Work instruction: The data below should be copied out exactly, with its pictures omitted.

Provided material:
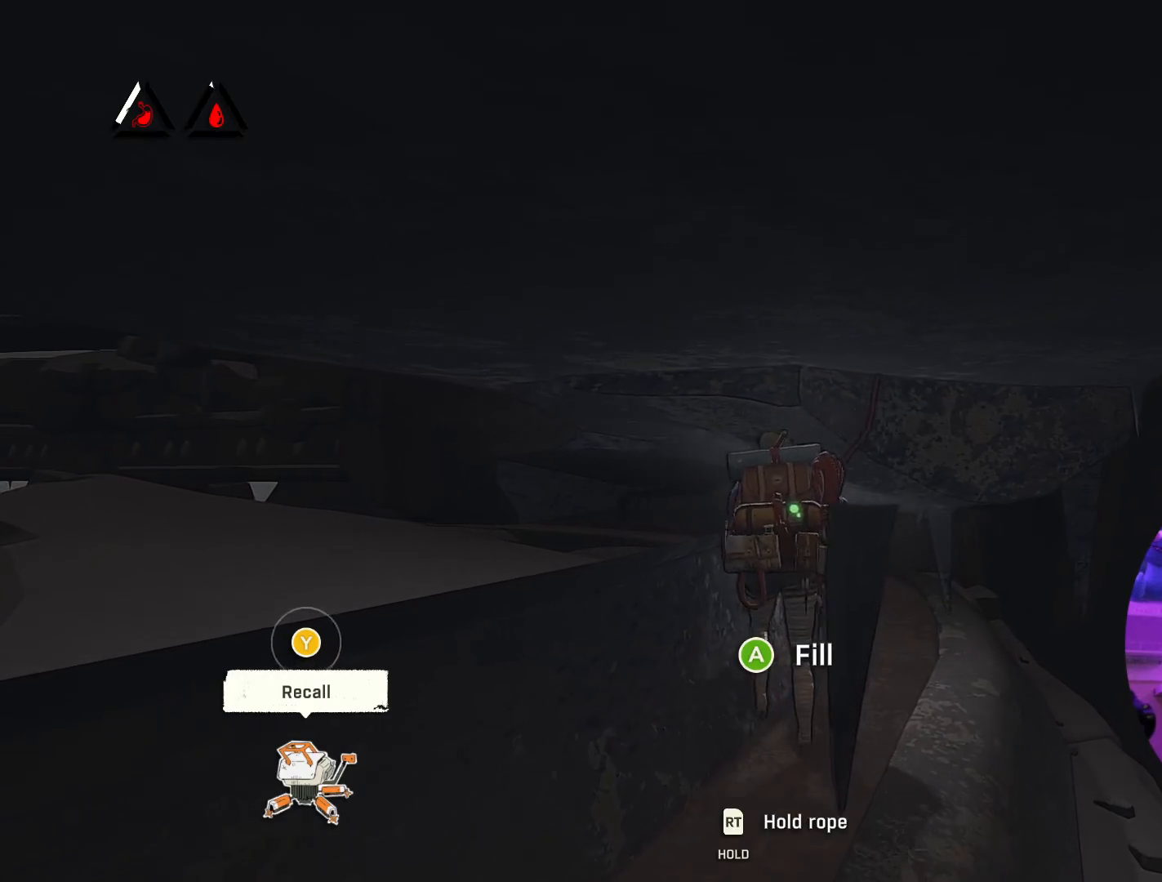
{"buttons": [], "left_stick": "up", "right_stick": "center", "events": []}
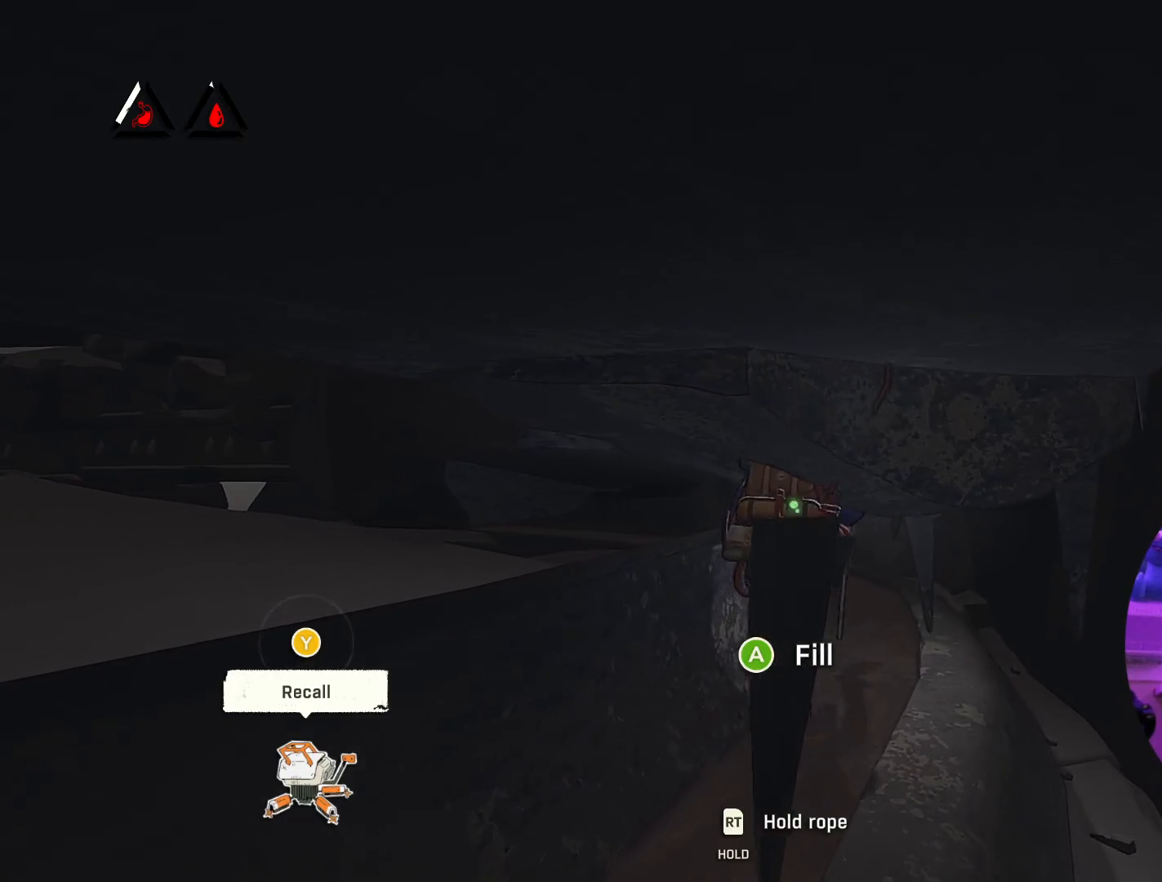
{"buttons": [], "left_stick": "center", "right_stick": "center", "events": [[217, "left_stick", "center"]]}
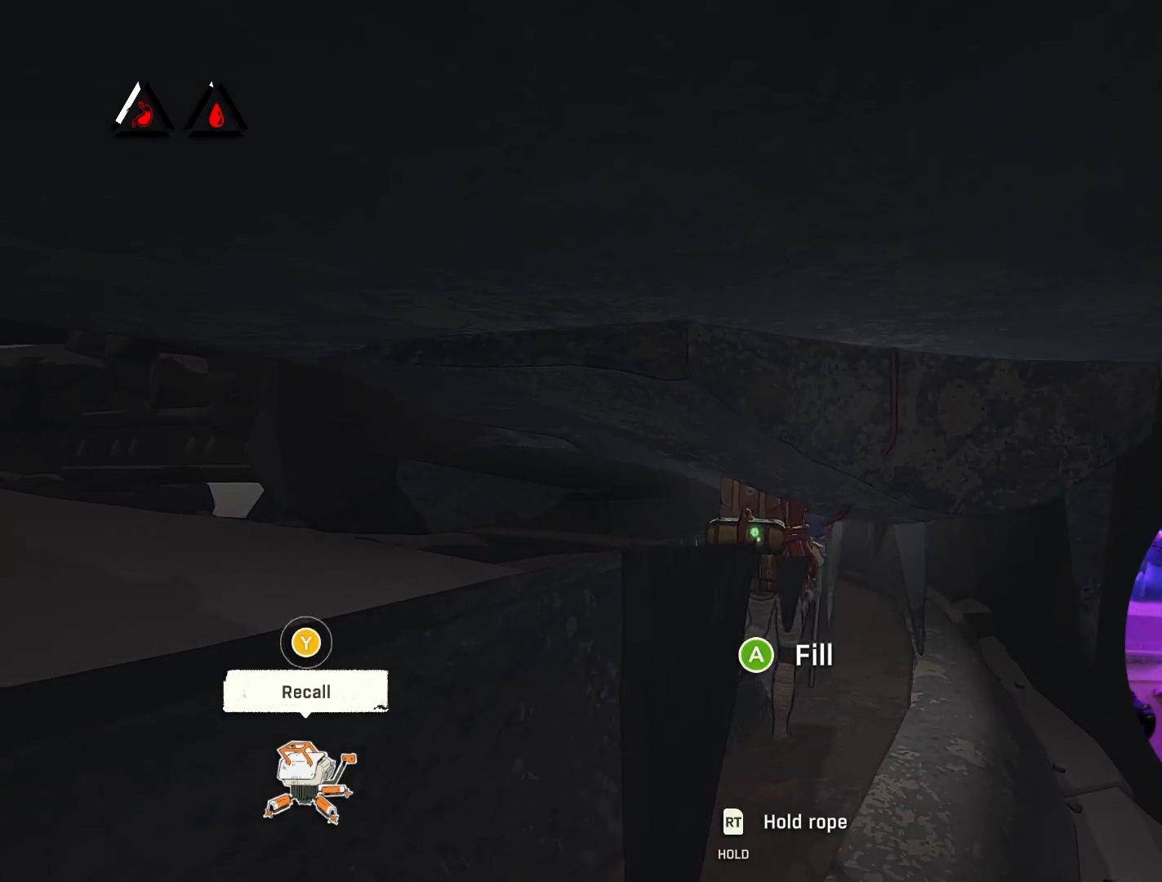
{"buttons": [], "left_stick": "center", "right_stick": "center", "events": [[150, "A", "down"], [283, "A", "up"]]}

Solution to this problem:
{"buttons": [], "left_stick": "up", "right_stick": "center", "events": []}
{"buttons": [], "left_stick": "center", "right_stick": "center", "events": [[217, "left_stick", "center"]]}
{"buttons": [], "left_stick": "center", "right_stick": "center", "events": [[150, "A", "down"], [283, "A", "up"]]}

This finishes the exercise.